The magnitude of the Poynting vector of a planar electromagnetic wave has an average value of 0.724 W/m2. What is the maximum value of the magnetic field in the wave? (c = 3.0 x 108 m/s, μ0 = 4π × 10-7 T ∙ m/A, ε0 = 8.85 × 10-12 C2/N ∙ m2)

Answer 1

Answer:

The maximum value of the magnetic field in the wave is $7.79\times10^{-8}\ T$.

Explanation:

Given that,

Average value of pointing vector = 0.724 W/m²

We need to calculate the magnetic field

Using formula of pointing vector

$S=\dfrac{1}{\mu_{0}}(E\times B)$

The average value of pointing vector

$=\dfrac{1}{2\mu_{0}}\times E_{0}B_{0}$....(I)

We know that,

$E_{0}=cB_{0}$

Put the value of $E_{0}$ in equation (II)

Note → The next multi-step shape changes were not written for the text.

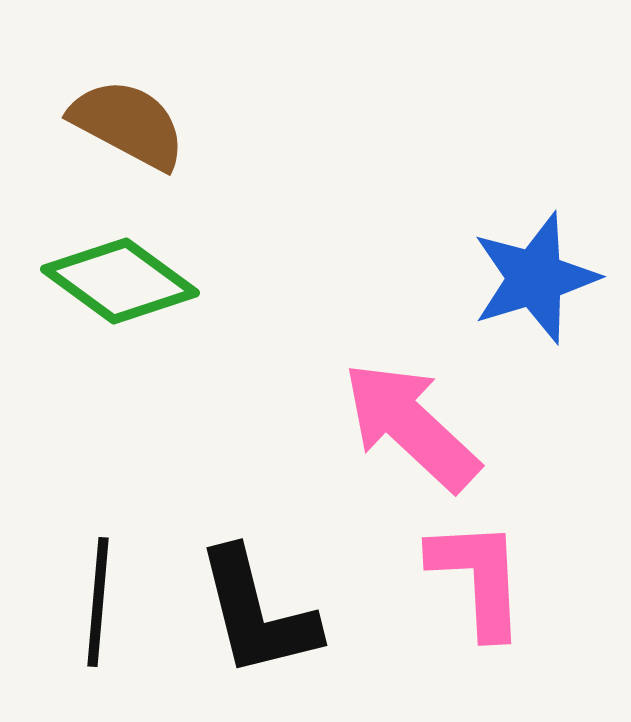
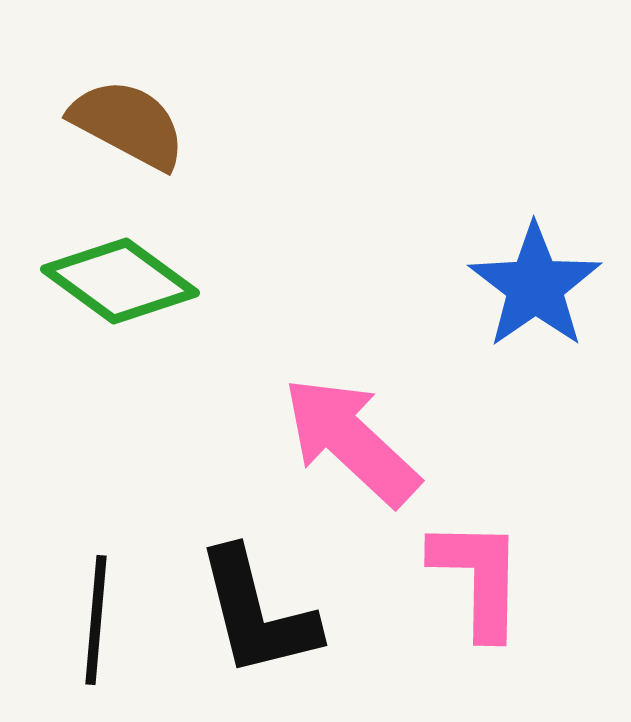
blue star: moved 8 px down; rotated 18 degrees counterclockwise
pink arrow: moved 60 px left, 15 px down
pink L-shape: rotated 4 degrees clockwise
black line: moved 2 px left, 18 px down
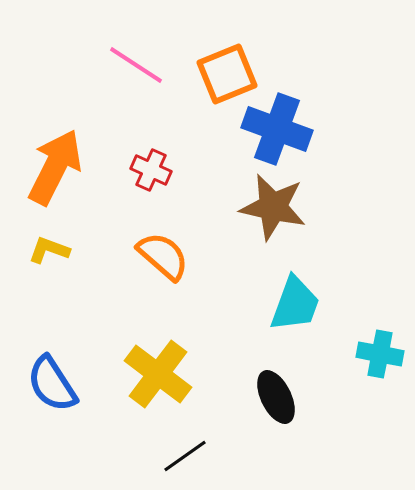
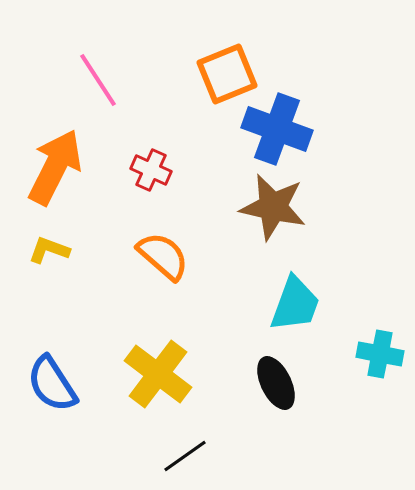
pink line: moved 38 px left, 15 px down; rotated 24 degrees clockwise
black ellipse: moved 14 px up
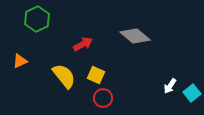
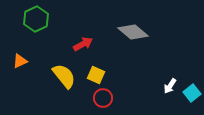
green hexagon: moved 1 px left
gray diamond: moved 2 px left, 4 px up
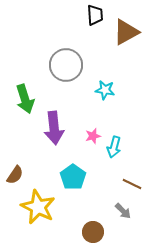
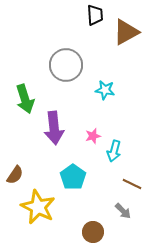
cyan arrow: moved 4 px down
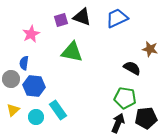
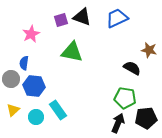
brown star: moved 1 px left, 1 px down
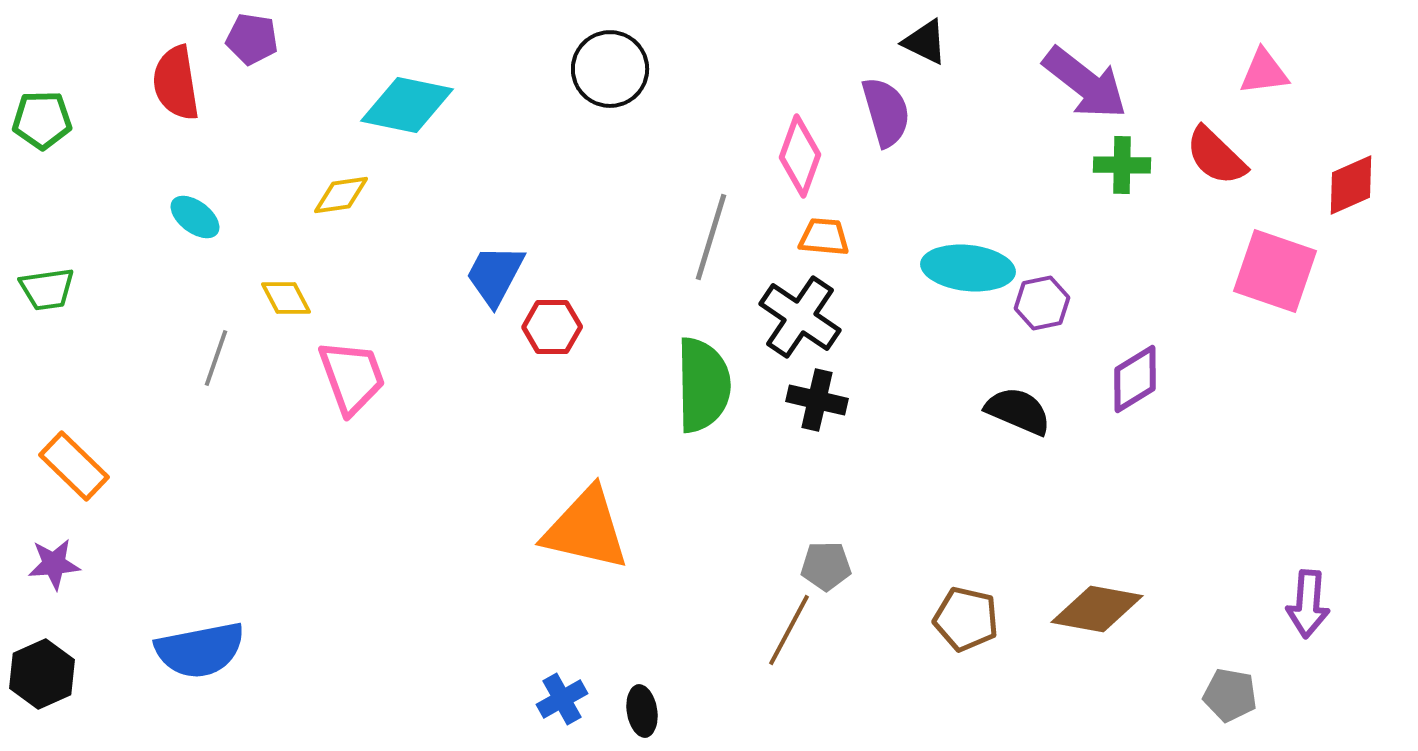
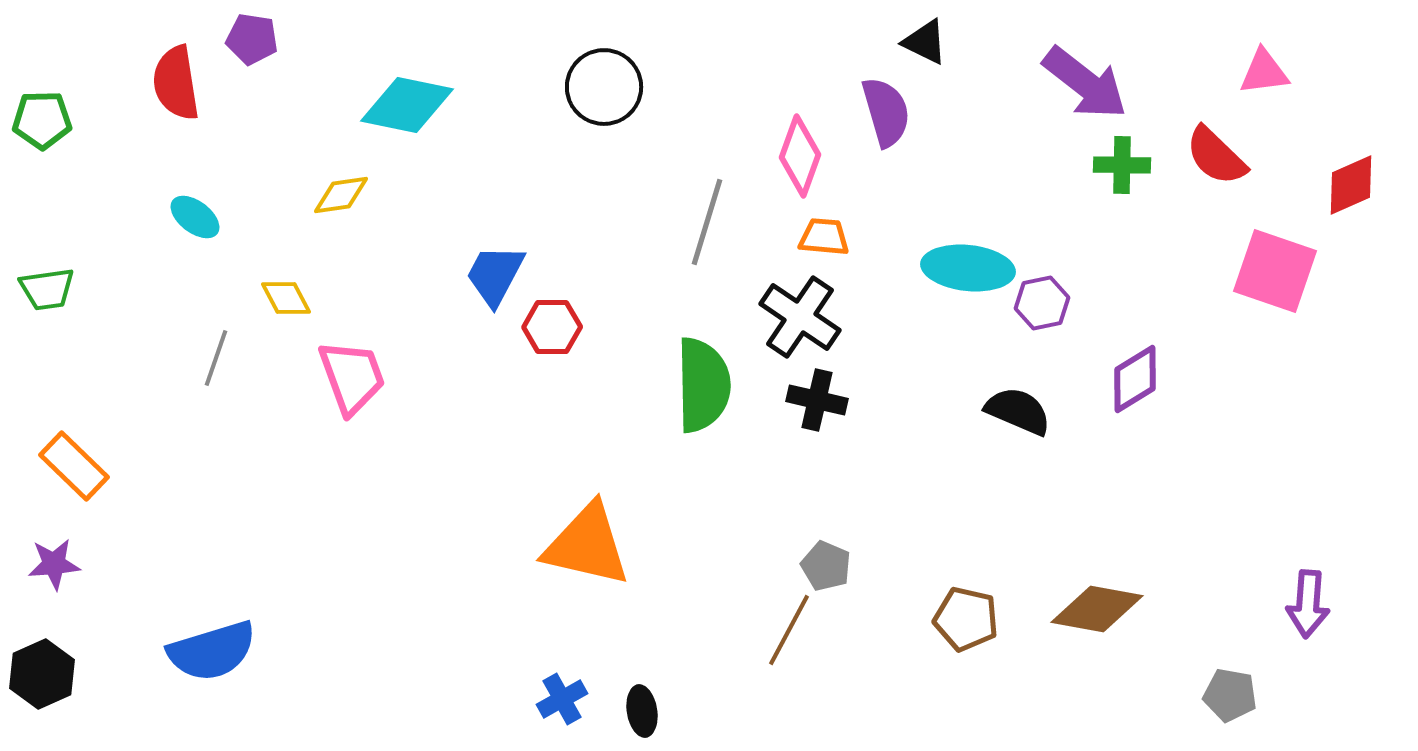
black circle at (610, 69): moved 6 px left, 18 px down
gray line at (711, 237): moved 4 px left, 15 px up
orange triangle at (586, 529): moved 1 px right, 16 px down
gray pentagon at (826, 566): rotated 24 degrees clockwise
blue semicircle at (200, 650): moved 12 px right, 1 px down; rotated 6 degrees counterclockwise
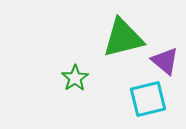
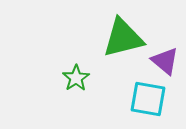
green star: moved 1 px right
cyan square: rotated 24 degrees clockwise
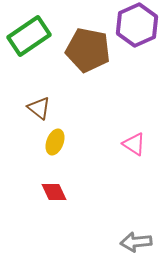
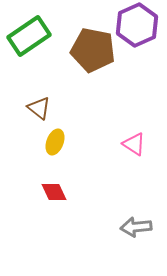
brown pentagon: moved 5 px right
gray arrow: moved 15 px up
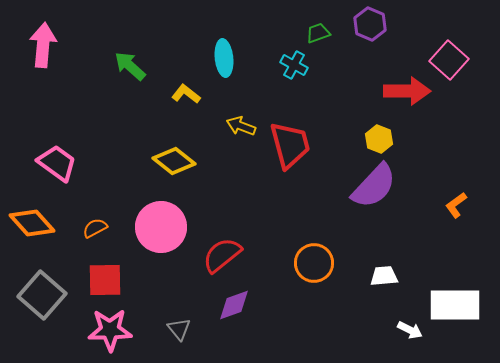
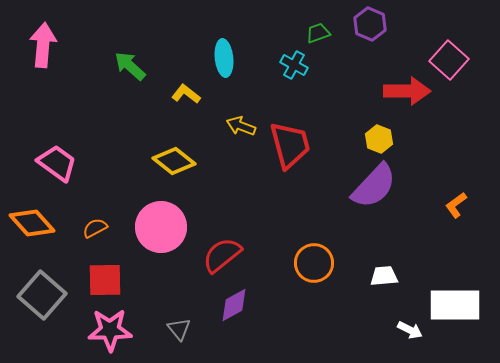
purple diamond: rotated 9 degrees counterclockwise
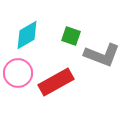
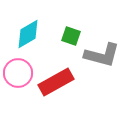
cyan diamond: moved 1 px right, 1 px up
gray L-shape: rotated 6 degrees counterclockwise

$=\dfrac{1}{2\mu_{0}}\times c(B_{0})^2$

Put the value into the formula

$0.724=\dfrac{1}{2\times4\pi\times10^{-7}}\times3\times10^{8}\times (B_{0})^2$

$B_{0}=\sqrt{\dfrac{0.724\times2\times4\pi\times10^{-7}}{3\times10^{8}}}$

$B_{0}=7.79\times10^{-8}\ T$

Hence, The maximum value of the magnetic field in the wave is $7.79\times10^{-8}\ T$.